_TASK:_
Leave the pictures aside and copy all the data exactly.

** Opening RECORDS TO PROCESS block **

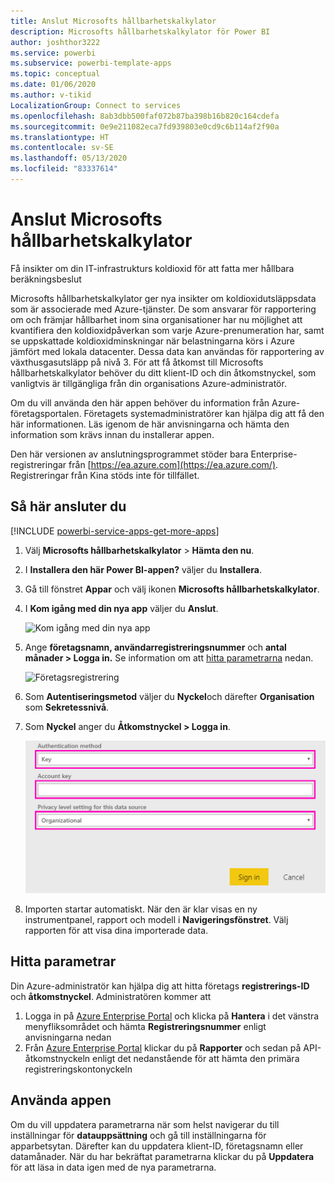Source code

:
 ```yaml
---
title: Anslut Microsofts hållbarhetskalkylator
description: Microsofts hållbarhetskalkylator för Power BI
author: joshthor3222
ms.service: powerbi
ms.subservice: powerbi-template-apps
ms.topic: conceptual
ms.date: 01/06/2020
ms.author: v-tikid
LocalizationGroup: Connect to services
ms.openlocfilehash: 8ab3dbb500faf072b87ba398b16b820c164cdefa
ms.sourcegitcommit: 0e9e211082eca7fd939803e0cd9c6b114af2f90a
ms.translationtype: HT
ms.contentlocale: sv-SE
ms.lasthandoff: 05/13/2020
ms.locfileid: "83337614"
---
```

# <a name="connect-the-microsoft-sustainability-calculator"></a>Anslut Microsofts hållbarhetskalkylator
Få insikter om din IT-infrastrukturs koldioxid för att fatta mer hållbara beräkningsbeslut

Microsofts hållbarhetskalkylator ger nya insikter om koldioxidutsläppsdata som är associerade med Azure-tjänster. De som ansvarar för rapportering om och främjar hållbarhet inom sina organisationer har nu möjlighet att kvantifiera den koldioxidpåverkan som varje Azure-prenumeration har, samt se uppskattade koldioxidminskningar när belastningarna körs i Azure jämfört med lokala datacenter. Dessa data kan användas för rapportering av växthusgasutsläpp på nivå 3. För att få åtkomst till Microsofts hållbarhetskalkylator behöver du ditt klient-ID och din åtkomstnyckel, som vanligtvis är tillgängliga från din organisations Azure-administratör.

Om du vill använda den här appen behöver du information från Azure-företagsportalen. Företagets systemadministratörer kan hjälpa dig att få den här informationen. Läs igenom de här anvisningarna och hämta den information som krävs innan du installerar appen. 

Den här versionen av anslutningsprogrammet stöder bara Enterprise-registreringar från [https://ea.azure.com](https://ea.azure.com/). Registreringar från Kina stöds inte för tillfället.

## <a name="how-to-connect"></a>Så här ansluter du
[!INCLUDE [powerbi-service-apps-get-more-apps](../includes/powerbi-service-apps-get-more-apps.md)]

1. Välj **Microsofts hållbarhetskalkylator** \> **Hämta den nu**.
1. I **Installera den här Power BI-appen?** väljer du **Installera**.
1. Gå till fönstret **Appar** och välj ikonen **Microsofts hållbarhetskalkylator**.
1. I **Kom igång med din nya app** väljer du **Anslut**.

    ![Kom igång med din nya app](media/service-connect-to-zendesk/power-bi-new-app-connect-get-started.png)

1. Ange **företagsnamn, användarregistreringsnummer** och **antal månader \> Logga in.** Se information om att [hitta parametrarna](#finding-parameters) nedan.

    ![Företagsregistrering](media/service-connect-to-microsoft-sustainability-calculator/company-enrollment.png)

1. Som **Autentiseringsmetod** väljer du **Nyckel**och därefter **Organisation** som **Sekretessnivå**.
1. Som **Nyckel** anger du **Åtkomstnyckel \> Logga in**.

    ![Ange åtkomstnyckel](media/service-connect-to-microsoft-sustainability-calculator/access-key-entry.png)

1. Importen startar automatiskt. När den är klar visas en ny instrumentpanel, rapport och modell i **Navigeringsfönstret**. Välj rapporten för att visa dina importerade data.

## <a name="finding-parameters"></a>Hitta parametrar

Din Azure-administratör kan hjälpa dig att hitta företags **registrerings-ID** och **åtkomstnyckel**. Administratören kommer att

1. Logga in på [Azure Enterprise Portal](https://ea.azure.com) och klicka på **Hantera** i det vänstra menyfliksområdet och hämta **Registreringsnummer** enligt anvisningarna nedan
2. Från [Azure Enterprise Portal](https://ea.azure.com) klickar du på **Rapporter** och sedan på API-åtkomstnyckeln enligt det nedanstående för att hämta den primära registreringskontonyckeln

## <a name="using-the-app"></a>Använda appen

Om du vill uppdatera parametrarna när som helst navigerar du till inställningar för **datauppsättning** och gå till inställningarna för apparbetsytan. Därefter kan du uppdatera klient-ID, företagsnamn eller datamånader. När du har bekräftat parametrarna klickar du på **Uppdatera** för att läsa in data igen med de nya parametrarna.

** Closing RECORDS TO PROCESS block **

_SOLUTION FOR THIS TASK:_
Source code

:
 ```yaml
---
title: Anslut Microsofts hållbarhetskalkylator
description: Microsofts hållbarhetskalkylator för Power BI
author: joshthor3222
ms.service: powerbi
ms.subservice: powerbi-template-apps
ms.topic: conceptual
ms.date: 01/06/2020
ms.author: v-tikid
LocalizationGroup: Connect to services
ms.openlocfilehash: 8ab3dbb500faf072b87ba398b16b820c164cdefa
ms.sourcegitcommit: 0e9e211082eca7fd939803e0cd9c6b114af2f90a
ms.translationtype: HT
ms.contentlocale: sv-SE
ms.lasthandoff: 05/13/2020
ms.locfileid: "83337614"
---
```

# <a name="connect-the-microsoft-sustainability-calculator"></a>Anslut Microsofts hållbarhetskalkylator
Få insikter om din IT-infrastrukturs koldioxid för att fatta mer hållbara beräkningsbeslut

Microsofts hållbarhetskalkylator ger nya insikter om koldioxidutsläppsdata som är associerade med Azure-tjänster. De som ansvarar för rapportering om och främjar hållbarhet inom sina organisationer har nu möjlighet att kvantifiera den koldioxidpåverkan som varje Azure-prenumeration har, samt se uppskattade koldioxidminskningar när belastningarna körs i Azure jämfört med lokala datacenter. Dessa data kan användas för rapportering av växthusgasutsläpp på nivå 3. För att få åtkomst till Microsofts hållbarhetskalkylator behöver du ditt klient-ID och din åtkomstnyckel, som vanligtvis är tillgängliga från din organisations Azure-administratör.

Om du vill använda den här appen behöver du information från Azure-företagsportalen. Företagets systemadministratörer kan hjälpa dig att få den här informationen. Läs igenom de här anvisningarna och hämta den information som krävs innan du installerar appen. 

Den här versionen av anslutningsprogrammet stöder bara Enterprise-registreringar från [https://ea.azure.com](https://ea.azure.com/). Registreringar från Kina stöds inte för tillfället.

## <a name="how-to-connect"></a>Så här ansluter du
[!INCLUDE [powerbi-service-apps-get-more-apps](../includes/powerbi-service-apps-get-more-apps.md)]

1. Välj **Microsofts hållbarhetskalkylator** \> **Hämta den nu**.
1. I **Installera den här Power BI-appen?** väljer du **Installera**.
1. Gå till fönstret **Appar** och välj ikonen **Microsofts hållbarhetskalkylator**.
1. I **Kom igång med din nya app** väljer du **Anslut**.

    ![Kom igång med din nya app](media/service-connect-to-zendesk/power-bi-new-app-connect-get-started.png)

1. Ange **företagsnamn, användarregistreringsnummer** och **antal månader \> Logga in.** Se information om att [hitta parametrarna](#finding-parameters) nedan.

    ![Företagsregistrering](media/service-connect-to-microsoft-sustainability-calculator/company-enrollment.png)

1. Som **Autentiseringsmetod** väljer du **Nyckel**och därefter **Organisation** som **Sekretessnivå**.
1. Som **Nyckel** anger du **Åtkomstnyckel \> Logga in**.

    ![Ange åtkomstnyckel](media/service-connect-to-microsoft-sustainability-calculator/access-key-entry.png)

1. Importen startar automatiskt. När den är klar visas en ny instrumentpanel, rapport och modell i **Navigeringsfönstret**. Välj rapporten för att visa dina importerade data.

## <a name="finding-parameters"></a>Hitta parametrar

Din Azure-administratör kan hjälpa dig att hitta företags **registrerings-ID** och **åtkomstnyckel**. Administratören kommer att

1. Logga in på [Azure Enterprise Portal](https://ea.azure.com) och klicka på **Hantera** i det vänstra menyfliksområdet och hämta **Registreringsnummer** enligt anvisningarna nedan
2. Från [Azure Enterprise Portal](https://ea.azure.com) klickar du på **Rapporter** och sedan på API-åtkomstnyckeln enligt det nedanstående för att hämta den primära registreringskontonyckeln

## <a name="using-the-app"></a>Använda appen

Om du vill uppdatera parametrarna när som helst navigerar du till inställningar för **datauppsättning** och gå till inställningarna för apparbetsytan. Därefter kan du uppdatera klient-ID, företagsnamn eller datamånader. När du har bekräftat parametrarna klickar du på **Uppdatera** för att läsa in data igen med de nya parametrarna.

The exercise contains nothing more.